30 years on, is the Lyon-Turin rail project still looking so green?

  • last year
The high-speed Lyon-Turin rail link involves excavating what will be the world's longest rail tunnel, but will its carbon footprint be too damaging?
Transcript
00:00 Fewer trucks and more trains. An appealing idea, and yet, since its announcement about
00:05 30 years ago, the high-speed Lyon-Turin rail link involving the excavation of what will
00:10 be the world's longest rail tunnel at over 57 kilometres has been a subject of division.
00:15 "The climate emergency is that there are 3 million heavy loads that pass each year on
00:18 the road between France and Italy. If you don't make a tunnel, you keep the trucks on
00:23 the roads."
00:24 However, for the project's detractors, the environmental damage far outweighs the benefits.

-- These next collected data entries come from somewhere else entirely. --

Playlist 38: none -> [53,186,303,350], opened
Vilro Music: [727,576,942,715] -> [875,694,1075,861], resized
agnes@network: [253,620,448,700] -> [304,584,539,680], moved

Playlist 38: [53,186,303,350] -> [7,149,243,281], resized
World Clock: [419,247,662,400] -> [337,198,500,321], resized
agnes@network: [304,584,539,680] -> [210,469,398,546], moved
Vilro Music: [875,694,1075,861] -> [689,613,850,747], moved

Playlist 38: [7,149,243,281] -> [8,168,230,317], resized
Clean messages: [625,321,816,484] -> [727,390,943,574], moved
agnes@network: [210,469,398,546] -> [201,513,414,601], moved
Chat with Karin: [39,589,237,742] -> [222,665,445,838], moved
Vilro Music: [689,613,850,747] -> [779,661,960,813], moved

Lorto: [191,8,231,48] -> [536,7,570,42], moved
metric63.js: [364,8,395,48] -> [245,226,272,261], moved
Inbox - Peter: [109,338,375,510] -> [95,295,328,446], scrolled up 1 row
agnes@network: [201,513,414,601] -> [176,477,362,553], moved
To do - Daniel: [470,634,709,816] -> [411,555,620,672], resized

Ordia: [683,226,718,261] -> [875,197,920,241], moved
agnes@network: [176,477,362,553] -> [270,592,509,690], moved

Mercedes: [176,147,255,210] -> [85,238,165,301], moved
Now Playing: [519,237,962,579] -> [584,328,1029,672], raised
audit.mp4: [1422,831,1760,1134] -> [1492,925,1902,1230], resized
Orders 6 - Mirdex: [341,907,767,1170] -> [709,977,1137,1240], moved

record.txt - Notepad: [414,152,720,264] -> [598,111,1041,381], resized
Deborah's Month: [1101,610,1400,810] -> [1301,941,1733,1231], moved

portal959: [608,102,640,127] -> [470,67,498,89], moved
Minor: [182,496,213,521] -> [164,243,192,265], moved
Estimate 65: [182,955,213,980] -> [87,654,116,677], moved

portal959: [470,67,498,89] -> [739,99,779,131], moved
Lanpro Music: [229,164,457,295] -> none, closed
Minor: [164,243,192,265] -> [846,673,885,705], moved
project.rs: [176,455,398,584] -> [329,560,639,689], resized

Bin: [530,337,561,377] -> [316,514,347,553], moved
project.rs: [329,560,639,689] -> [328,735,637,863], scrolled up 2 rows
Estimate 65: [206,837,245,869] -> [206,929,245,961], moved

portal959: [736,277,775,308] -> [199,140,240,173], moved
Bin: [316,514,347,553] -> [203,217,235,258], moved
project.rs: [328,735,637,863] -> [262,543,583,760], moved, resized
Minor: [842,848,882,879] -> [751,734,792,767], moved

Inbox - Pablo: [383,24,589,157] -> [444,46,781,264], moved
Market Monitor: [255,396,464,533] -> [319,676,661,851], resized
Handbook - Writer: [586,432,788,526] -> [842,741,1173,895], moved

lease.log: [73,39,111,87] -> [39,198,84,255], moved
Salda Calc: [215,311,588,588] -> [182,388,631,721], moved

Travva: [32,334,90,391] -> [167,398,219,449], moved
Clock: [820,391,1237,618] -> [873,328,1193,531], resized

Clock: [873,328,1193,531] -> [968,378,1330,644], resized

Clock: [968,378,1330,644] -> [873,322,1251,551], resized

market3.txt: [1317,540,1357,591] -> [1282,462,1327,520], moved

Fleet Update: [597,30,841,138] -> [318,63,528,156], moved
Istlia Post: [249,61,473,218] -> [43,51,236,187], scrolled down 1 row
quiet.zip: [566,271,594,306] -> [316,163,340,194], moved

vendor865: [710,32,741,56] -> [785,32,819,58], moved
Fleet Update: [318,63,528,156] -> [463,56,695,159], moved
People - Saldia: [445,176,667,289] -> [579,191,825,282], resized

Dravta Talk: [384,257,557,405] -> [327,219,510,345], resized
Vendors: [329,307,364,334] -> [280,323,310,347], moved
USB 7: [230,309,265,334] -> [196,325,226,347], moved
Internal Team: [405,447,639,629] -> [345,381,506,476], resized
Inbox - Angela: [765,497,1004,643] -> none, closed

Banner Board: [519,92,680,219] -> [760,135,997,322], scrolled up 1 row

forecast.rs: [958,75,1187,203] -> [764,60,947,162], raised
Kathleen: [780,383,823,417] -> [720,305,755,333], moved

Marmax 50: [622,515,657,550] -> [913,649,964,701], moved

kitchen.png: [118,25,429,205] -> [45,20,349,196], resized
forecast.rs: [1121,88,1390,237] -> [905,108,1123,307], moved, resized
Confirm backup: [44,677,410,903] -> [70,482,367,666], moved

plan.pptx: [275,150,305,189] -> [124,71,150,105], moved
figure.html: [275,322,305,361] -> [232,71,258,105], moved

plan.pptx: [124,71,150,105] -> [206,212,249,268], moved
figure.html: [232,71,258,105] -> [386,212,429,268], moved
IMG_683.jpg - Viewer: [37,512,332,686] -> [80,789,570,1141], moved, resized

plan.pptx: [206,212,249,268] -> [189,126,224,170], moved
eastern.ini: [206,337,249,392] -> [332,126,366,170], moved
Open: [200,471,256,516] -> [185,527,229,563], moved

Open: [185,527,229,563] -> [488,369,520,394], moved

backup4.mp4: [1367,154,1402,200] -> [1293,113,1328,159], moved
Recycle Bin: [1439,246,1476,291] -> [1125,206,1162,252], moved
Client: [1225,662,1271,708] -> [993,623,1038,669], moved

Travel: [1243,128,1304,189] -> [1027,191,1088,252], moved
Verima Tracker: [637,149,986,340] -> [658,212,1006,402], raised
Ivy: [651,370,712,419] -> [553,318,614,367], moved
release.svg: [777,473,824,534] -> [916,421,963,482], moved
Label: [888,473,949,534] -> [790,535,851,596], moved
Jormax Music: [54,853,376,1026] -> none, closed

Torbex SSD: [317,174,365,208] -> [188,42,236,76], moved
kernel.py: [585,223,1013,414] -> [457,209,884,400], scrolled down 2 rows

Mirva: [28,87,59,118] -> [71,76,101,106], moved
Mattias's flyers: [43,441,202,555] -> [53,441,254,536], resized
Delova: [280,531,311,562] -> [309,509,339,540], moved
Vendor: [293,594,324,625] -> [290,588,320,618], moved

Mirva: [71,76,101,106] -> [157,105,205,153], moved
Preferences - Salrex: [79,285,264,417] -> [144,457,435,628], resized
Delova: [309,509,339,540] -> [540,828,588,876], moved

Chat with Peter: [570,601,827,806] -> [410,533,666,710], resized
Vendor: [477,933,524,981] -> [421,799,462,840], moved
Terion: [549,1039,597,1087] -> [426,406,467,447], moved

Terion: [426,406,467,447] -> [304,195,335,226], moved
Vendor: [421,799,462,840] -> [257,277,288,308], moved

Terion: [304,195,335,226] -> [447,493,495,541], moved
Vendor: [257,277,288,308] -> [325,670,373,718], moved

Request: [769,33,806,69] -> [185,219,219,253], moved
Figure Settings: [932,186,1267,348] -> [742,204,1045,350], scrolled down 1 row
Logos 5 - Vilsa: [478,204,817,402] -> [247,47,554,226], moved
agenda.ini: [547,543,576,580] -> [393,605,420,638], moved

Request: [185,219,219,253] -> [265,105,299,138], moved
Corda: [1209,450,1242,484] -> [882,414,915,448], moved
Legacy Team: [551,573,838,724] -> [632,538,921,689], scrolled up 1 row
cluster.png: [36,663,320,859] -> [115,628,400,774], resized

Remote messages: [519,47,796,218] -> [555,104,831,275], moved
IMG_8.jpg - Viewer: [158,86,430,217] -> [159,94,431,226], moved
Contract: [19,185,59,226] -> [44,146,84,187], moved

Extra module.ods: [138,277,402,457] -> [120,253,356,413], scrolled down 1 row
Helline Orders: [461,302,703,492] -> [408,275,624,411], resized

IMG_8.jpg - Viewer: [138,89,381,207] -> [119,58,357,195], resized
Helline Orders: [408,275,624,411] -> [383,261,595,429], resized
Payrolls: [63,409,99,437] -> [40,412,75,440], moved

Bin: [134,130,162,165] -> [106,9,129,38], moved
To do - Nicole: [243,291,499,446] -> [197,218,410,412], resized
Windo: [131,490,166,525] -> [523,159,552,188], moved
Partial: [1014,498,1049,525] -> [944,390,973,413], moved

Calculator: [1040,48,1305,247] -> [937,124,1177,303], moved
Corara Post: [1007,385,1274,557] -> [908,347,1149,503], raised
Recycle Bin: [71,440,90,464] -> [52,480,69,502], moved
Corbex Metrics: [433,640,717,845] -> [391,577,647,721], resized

00:30 "The evaluation was also calculated. To build the whole Lyon tunnel, there is a net contribution
00:39 of 10 million tonnes of carbon dioxide per year. The estimates in the project speak of
00:45 the amount of water, about 600-1000 litres per second that could come out of the tunnel
00:52 in the next 10 years. It's a bit like if a nice piece of Turin or a nice piece of
00:58 Lyon were to risk having less water coming in."
01:01 "Today, this drainage represents a significant amount of the flow of the Lark River. In relation
01:07 to all the ecological benefits I just mentioned, that is, the modal report of the trucks on
01:12 the roads, fewer road accidents, less infrastructure wear, the reliability of the exchanges, the
01:19 proximity of the people and the territories, we can consider that it's an investment that
01:23 we can make."
01:24 There is already a railway line connecting Lyon to Turin. Perched in the mountains, it
01:29 allows around 50 trains to pass through the Fréjus tunnel each day, but that's many fewer
01:34 than what the project foresees for the new tunnel. However, opponents claim that the
01:38 existing link is underused.
01:40 "What is certain is that, yes, today, by the line that is already in place, without the
01:45 need to create the tunnel, we could get through what we need."
01:49 In both Italy and France, issues related to the massive construction project fuel opposition.
01:55 "The daily lives of the small villages that are crossed by the transport, waste or
02:02 goods trucks are obviously disrupted. Today, it's just work, waste, and there is a
02:09 huge waste of landscapes that allow for life."